Aux États-Unis et en Europe occidentale, l’événement de la lande de Lunebourg est considéré à juste titre comme une capitulation strictement locale. Certes, il est en quelque sorte reconnu comme un prélude à la capitulation allemande définitive et au cessez-le-feu qui en a résulté. Mais pour les Américains, les Français, les Belges et les autres, cette capitulation allemande définitive s’est produite au Q.G. du général Eisenhower, commandant suprême de toutes les forces alliées sur le front occidental, dans un modeste bâtiment scolaire de la ville de Reims, le 7 mai 1945, au petit matin. Toutefois, cet armistice ne devait entrer en vigueur que le lendemain, le 8 mai, et seulement à 23 h 01. C’est pour cette raison qu’aujourd’hui encore, les cérémonies de commémoration aux États-Unis et en Europe occidentale se déroulent le 8 mai.

----

▶ [Tâches à réaliser]:
A – Relevez tous les peuples désignés par leur nom dans le texte sur la capitulation allemande.
B – Recopiez mot pour mot, dans le texte sur la capitulation allemande, tout ce qui va de « Aux États-Unis et en Europe occidentale, l’événement » jusqu'à « déroulent le 8 mai. ».

▶ [Données brutes]:
----

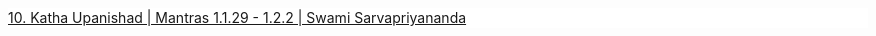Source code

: [10. Katha Upanishad | Mantras 1.1.29 - 1.2.2 | Swami Sarvapriyananda](https://www.youtube.com/watch?v=a6AF3i3mUUY)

----

▶ [Réponses de l'exercice]:
A – les Américains, les Français, les Belges

B –
Aux États-Unis et en Europe occidentale, l’événement de la lande de Lunebourg est considéré à juste titre comme une capitulation strictement locale. Certes, il est en quelque sorte reconnu comme un prélude à la capitulation allemande définitive et au cessez-le-feu qui en a résulté. Mais pour les Américains, les Français, les Belges et les autres, cette capitulation allemande définitive s’est produite au Q.G. du général Eisenhower, commandant suprême de toutes les forces alliées sur le front occidental, dans un modeste bâtiment scolaire de la ville de Reims, le 7 mai 1945, au petit matin. Toutefois, cet armistice ne devait entrer en vigueur que le lendemain, le 8 mai, et seulement à 23 h 01. C’est pour cette raison qu’aujourd’hui encore, les cérémonies de commémoration aux États-Unis et en Europe occidentale se déroulent le 8 mai.